Aliou Sow Mardi, 18 Décembre 2012 18:15
A peine le président Ernest Bai Koroma regagnait-il Freetown la semaine dernière, que son challenger Maada Bio venait à son tour à Conakry. Cette visite va, elle, se faire dans la discrétion, étant destinée à réconcilier le perdant de l’élection présidentielle tenue en novembre dernier en Sierra Leone, avec le président qui a réussi à rempiler pour un second mandat.
La visite effectuée par Ernest Bai Koroma la semaine dernière à Conakry, se situait dans le cadre des consultations périodiques entre les chefs d’Etat de la sous-région, officiellement. Par contre cette visite était surtout destinée à demander une implication du président Alpha Condé, dans la réconciliation entre les deux camps, à savoir celui des vainqueurs et celui des perdants. Qui se regardent en chiens de faïence depuis la publication des résultats de la présidentielle qui a donné une large victoire à Ernest Bai Koroma. Mais Maada Bio refuse de reconnaître les résultats. Une attitude qui fait peser des menaces sur ce pays qui demeure encore vulnérable, après des années de conflit internes. Le président sierra léonais aurait donc pensé à l’ascendant que la Guinée a sur son pays, pour demander la médiation du président guinéen dans cette crise postélectorale, selon des sources bien introduites. Mais, Maada Bio aurait refusé d’entendre raison. Ce, malgré la médiation guinéenne.
Pour revenir à la visite de Ernest Bai Koroma, il faut souligner que les deux chefs d’Etat ont eu des « entretiens fructueux, empreints de cordialité et de compréhension mutuelle sur des questions bilatérales, sous-régionales et régionales », d’après un communiqué officiel ayant sanctionné la fin de cette visite.

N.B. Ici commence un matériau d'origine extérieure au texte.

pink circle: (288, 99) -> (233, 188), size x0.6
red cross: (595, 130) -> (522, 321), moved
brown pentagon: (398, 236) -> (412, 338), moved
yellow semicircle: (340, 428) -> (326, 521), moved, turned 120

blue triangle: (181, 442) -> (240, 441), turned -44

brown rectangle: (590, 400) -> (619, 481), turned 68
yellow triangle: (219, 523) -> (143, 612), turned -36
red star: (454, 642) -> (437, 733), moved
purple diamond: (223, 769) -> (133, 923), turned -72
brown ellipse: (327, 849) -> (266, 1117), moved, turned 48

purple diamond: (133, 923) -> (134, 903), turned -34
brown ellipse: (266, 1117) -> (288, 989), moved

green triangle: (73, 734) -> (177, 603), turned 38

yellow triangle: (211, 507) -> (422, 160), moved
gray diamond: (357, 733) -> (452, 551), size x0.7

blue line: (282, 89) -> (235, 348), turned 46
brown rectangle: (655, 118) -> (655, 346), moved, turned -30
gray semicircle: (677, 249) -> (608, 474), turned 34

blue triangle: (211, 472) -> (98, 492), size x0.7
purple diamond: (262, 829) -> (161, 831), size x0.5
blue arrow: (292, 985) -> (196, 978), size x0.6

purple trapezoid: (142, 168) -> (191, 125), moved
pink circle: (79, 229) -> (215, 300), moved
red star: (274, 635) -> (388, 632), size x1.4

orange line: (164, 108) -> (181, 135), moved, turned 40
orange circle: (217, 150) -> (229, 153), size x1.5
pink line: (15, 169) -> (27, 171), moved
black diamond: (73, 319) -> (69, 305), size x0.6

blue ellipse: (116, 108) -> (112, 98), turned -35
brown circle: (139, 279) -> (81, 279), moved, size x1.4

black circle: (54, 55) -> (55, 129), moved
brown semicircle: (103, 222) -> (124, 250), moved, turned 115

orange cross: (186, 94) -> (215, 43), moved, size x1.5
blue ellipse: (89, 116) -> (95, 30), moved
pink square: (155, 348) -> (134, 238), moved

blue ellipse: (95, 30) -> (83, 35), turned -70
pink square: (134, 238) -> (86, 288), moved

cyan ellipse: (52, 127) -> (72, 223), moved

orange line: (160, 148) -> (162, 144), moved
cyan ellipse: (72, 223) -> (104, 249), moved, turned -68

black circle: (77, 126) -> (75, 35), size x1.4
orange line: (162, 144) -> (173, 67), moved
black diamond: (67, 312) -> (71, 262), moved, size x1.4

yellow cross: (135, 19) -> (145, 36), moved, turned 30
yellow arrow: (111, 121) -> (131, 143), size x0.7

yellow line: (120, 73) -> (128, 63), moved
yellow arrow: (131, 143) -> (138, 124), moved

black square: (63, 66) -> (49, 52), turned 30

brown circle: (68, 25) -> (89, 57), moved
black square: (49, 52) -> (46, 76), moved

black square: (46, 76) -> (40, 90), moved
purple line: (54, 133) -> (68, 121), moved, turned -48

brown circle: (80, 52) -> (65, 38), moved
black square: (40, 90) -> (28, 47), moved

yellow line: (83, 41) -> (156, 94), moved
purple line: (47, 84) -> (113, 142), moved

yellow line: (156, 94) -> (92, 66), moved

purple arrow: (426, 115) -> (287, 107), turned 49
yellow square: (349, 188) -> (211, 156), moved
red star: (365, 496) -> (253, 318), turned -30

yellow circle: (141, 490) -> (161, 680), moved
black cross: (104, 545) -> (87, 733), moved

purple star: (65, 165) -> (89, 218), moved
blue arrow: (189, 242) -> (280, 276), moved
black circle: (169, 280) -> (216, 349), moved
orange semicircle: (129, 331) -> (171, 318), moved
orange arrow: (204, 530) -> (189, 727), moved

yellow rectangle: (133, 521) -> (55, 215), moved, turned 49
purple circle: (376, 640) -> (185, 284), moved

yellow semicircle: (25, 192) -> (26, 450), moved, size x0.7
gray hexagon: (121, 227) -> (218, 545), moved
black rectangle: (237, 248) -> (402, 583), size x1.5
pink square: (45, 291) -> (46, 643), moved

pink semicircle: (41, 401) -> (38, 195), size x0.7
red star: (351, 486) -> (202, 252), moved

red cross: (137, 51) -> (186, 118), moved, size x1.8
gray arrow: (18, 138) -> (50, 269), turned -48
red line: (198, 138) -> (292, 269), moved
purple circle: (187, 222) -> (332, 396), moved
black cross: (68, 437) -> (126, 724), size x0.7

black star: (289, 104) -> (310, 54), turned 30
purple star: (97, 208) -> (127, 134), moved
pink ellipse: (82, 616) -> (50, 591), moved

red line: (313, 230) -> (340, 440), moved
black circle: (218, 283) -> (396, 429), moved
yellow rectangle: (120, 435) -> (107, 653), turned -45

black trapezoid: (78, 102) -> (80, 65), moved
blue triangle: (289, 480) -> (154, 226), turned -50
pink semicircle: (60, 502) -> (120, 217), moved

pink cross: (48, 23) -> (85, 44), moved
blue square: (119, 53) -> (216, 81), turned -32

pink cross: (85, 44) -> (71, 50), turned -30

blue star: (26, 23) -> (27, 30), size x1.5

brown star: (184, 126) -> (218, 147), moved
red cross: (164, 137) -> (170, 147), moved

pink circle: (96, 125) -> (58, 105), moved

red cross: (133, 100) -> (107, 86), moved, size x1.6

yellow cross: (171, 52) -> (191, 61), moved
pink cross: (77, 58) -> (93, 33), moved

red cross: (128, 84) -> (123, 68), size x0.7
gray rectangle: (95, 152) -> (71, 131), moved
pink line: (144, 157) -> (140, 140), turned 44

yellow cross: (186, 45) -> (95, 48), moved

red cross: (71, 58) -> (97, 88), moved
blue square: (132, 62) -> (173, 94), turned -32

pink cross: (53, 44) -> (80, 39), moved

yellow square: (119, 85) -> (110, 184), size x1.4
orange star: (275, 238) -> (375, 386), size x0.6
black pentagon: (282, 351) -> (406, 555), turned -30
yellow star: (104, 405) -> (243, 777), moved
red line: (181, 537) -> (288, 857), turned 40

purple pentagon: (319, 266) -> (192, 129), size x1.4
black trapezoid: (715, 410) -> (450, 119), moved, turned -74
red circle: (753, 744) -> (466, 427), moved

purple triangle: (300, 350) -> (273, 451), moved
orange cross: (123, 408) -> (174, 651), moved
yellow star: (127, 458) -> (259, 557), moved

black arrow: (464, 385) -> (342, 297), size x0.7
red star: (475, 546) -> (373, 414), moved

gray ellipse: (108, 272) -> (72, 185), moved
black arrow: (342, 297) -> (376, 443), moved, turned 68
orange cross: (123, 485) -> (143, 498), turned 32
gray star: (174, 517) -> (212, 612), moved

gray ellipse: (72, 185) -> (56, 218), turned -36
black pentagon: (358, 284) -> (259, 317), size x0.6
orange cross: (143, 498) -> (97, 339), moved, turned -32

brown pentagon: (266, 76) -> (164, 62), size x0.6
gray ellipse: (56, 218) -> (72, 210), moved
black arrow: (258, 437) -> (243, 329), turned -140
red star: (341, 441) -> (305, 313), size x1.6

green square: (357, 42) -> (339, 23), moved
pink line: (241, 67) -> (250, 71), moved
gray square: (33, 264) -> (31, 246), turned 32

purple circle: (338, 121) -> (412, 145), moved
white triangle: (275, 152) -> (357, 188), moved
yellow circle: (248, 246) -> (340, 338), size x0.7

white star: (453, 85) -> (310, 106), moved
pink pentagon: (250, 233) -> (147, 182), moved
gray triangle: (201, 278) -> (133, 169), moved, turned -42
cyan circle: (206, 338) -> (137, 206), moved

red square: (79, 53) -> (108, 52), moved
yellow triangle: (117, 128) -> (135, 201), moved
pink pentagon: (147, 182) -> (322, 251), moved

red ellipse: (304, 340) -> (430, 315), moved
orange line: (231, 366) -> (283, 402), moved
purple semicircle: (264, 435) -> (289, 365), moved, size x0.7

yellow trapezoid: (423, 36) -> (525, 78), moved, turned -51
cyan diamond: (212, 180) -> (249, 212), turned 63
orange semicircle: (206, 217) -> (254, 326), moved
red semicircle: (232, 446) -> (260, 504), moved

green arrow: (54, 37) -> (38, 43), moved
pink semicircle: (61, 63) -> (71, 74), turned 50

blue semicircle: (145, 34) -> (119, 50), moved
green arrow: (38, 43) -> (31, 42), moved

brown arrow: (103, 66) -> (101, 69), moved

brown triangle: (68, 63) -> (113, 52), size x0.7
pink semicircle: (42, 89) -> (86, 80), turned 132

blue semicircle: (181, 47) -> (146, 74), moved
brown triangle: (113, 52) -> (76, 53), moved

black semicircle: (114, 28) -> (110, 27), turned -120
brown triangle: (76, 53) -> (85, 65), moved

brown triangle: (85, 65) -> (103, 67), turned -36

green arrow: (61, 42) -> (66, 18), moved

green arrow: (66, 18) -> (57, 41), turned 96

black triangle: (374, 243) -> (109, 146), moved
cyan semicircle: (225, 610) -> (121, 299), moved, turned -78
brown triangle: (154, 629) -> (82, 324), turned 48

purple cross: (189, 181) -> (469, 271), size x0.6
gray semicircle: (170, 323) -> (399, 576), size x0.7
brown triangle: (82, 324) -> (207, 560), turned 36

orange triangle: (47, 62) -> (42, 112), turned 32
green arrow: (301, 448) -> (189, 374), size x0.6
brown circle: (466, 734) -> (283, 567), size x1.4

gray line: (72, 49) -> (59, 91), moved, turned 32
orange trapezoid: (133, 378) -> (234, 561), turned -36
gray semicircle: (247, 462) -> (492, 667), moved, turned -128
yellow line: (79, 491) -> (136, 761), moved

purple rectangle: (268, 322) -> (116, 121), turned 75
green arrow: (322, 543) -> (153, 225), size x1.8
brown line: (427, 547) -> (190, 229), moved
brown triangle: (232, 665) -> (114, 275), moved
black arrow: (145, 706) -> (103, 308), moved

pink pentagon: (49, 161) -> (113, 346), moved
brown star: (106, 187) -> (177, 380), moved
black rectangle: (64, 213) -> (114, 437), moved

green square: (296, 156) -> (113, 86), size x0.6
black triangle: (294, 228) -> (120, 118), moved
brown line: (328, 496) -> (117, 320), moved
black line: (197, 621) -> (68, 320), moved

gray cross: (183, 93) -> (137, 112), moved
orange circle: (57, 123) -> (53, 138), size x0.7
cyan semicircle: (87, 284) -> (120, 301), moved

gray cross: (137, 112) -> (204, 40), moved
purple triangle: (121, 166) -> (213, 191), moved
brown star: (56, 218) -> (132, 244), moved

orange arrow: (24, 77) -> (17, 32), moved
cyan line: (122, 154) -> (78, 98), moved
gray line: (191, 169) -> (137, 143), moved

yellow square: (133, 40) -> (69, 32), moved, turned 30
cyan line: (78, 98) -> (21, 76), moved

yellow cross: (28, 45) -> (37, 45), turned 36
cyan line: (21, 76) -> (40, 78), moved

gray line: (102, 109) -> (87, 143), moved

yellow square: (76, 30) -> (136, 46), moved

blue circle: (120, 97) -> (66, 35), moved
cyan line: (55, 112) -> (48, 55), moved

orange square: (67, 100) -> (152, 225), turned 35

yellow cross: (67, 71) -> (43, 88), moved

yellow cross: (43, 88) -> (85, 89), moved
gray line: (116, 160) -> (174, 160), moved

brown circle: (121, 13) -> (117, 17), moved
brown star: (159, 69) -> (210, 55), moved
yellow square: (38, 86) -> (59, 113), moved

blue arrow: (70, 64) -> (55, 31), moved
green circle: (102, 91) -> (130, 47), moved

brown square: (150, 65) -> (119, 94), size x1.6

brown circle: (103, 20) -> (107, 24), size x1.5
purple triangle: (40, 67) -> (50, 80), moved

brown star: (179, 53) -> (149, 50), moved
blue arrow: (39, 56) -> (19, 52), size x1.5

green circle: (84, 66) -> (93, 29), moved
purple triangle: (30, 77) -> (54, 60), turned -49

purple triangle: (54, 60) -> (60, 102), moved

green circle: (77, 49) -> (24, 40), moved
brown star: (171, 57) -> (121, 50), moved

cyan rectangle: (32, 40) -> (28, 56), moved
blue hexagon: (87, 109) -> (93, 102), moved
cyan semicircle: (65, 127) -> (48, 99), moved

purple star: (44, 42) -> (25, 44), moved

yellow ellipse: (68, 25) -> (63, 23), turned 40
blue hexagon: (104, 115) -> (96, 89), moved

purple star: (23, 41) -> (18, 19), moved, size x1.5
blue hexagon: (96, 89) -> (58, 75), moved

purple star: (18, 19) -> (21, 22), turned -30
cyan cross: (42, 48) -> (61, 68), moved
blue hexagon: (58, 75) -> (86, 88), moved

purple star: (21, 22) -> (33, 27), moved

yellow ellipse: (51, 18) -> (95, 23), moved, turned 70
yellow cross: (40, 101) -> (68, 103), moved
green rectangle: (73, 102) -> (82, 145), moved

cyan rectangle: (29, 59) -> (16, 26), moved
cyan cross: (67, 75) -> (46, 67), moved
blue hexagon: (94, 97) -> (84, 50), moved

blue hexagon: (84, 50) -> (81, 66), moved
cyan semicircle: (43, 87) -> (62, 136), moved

Ainsi, au plan bilatéral, les deux chefs d’Etat ont rappelé l’excellence des relations d’amitié, de coopération et de bon voisinage existant si heureusement entre les deux pays. Tout en se réjouissant de la tenue de la 4e session de la Grande commission mixte de coopération Sierra Leone-Guinée, les 27 et 28 mars 2012, à Freetown.
Alpha et Ernest ont exprimé « l’impérieuse nécessité de la mise en œuvre des décisions et recommandations issues de cette commission et ont, à cet effet, instruit les ministres concernés à œuvrer pour leur application effective ».
Dans cette optique, les deux chefs d’Etat se sont engagés « à renforcer leur coopération dans la lutte contre le trafic de drogue, de personne, ainsi que la circulation illicite des armes légères et de petit calibre ». Sur le plan sous-régional, les deux chefs d’Etat ont exprimé « leur profonde inquiétude sur les derniers développements de la situation politique au Mali. Ils ont condamné les circonstances de la démission du premier ministre, Cheick Modibo Diarra, et ont appelé l’ex-junte à cesser toute ingérence dans les affaires politiques du Mali. Ils ont réaffirmé la nécessité de protéger les institutions de transition au Mali », rapporte ledit communiqué.